Iraq’s potential for oil production is huge. The International Energy Agency predicts Iraqi production will more than double in the next eight years and the country will be by far the largest contributor to growth in the global oil supply during the next two decades. By the 2030s, the agency expects Iraq to become the second-largest global oil exporter, overtaking Russia.

U.S. oil companies, in the meantime, are “barely active” in Iraq, said Robin Mills of Dubai-based Manaar Energy Consulting. There’s Exxon Mobil, which is locked in a dispute with the Iraqi government and is looking to sell at least some of its stake in the giant West Qurna-1 oil field, with the state-owned PetroChina discussed as a likely buyer. The other U.S. firm operating in Iraq is Occidental Petroleum, Mills said, a company that has just a minority, nonoperating stake in the Zubair oil field.

Iraq hasn’t become the bonanza for big Western oil companies that some might have expected when the U.S. invaded 10 years ago. It’s a different story, though, for the U.S. oil-field services and engineering companies that have established dominant positions in Iraq. That includes Halliburton, the company Iraq war booster Dick Cheney led before he became vice president.
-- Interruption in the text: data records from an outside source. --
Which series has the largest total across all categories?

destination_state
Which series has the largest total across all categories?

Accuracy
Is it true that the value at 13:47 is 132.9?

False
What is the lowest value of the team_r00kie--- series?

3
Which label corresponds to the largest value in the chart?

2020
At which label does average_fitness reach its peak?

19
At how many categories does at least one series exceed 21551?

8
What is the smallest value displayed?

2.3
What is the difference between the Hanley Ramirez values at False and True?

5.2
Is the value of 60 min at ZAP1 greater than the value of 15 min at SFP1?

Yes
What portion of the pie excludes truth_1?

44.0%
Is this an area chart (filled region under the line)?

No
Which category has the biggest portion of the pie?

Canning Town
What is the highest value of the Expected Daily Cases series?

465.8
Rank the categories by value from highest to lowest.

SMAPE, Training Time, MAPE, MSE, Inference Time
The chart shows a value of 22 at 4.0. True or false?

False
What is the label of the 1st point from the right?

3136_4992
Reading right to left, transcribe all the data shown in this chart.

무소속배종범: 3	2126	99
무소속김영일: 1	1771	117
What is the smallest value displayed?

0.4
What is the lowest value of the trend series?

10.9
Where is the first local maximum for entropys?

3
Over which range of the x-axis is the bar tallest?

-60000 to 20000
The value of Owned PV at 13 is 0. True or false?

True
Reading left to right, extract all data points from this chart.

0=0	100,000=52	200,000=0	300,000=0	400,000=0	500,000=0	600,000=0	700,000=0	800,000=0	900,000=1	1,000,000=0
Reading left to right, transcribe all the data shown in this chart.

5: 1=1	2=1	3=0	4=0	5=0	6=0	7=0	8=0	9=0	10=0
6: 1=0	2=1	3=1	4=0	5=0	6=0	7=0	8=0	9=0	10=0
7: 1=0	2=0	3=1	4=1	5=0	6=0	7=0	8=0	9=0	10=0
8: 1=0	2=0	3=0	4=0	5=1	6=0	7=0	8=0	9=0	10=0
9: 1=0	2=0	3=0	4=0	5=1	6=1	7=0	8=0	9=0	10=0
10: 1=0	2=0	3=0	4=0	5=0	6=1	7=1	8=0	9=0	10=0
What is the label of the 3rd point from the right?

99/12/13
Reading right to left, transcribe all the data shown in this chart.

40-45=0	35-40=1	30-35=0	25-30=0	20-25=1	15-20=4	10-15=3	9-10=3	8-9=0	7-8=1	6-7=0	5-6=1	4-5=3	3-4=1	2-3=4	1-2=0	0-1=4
Bush administration officials suggested shortly after the invasion that revenue from Iraq’s oil fields could largely pay the cost of rebuilding the country. That turned out to be wrong, and $60 billion in U.S. taxpayer funds ended up going into the reconstruction of Iraq. The war devastated Iraq’s oil industry, as kidnappings, sabotage and attacks on infrastructure made it virtually impossible to do business.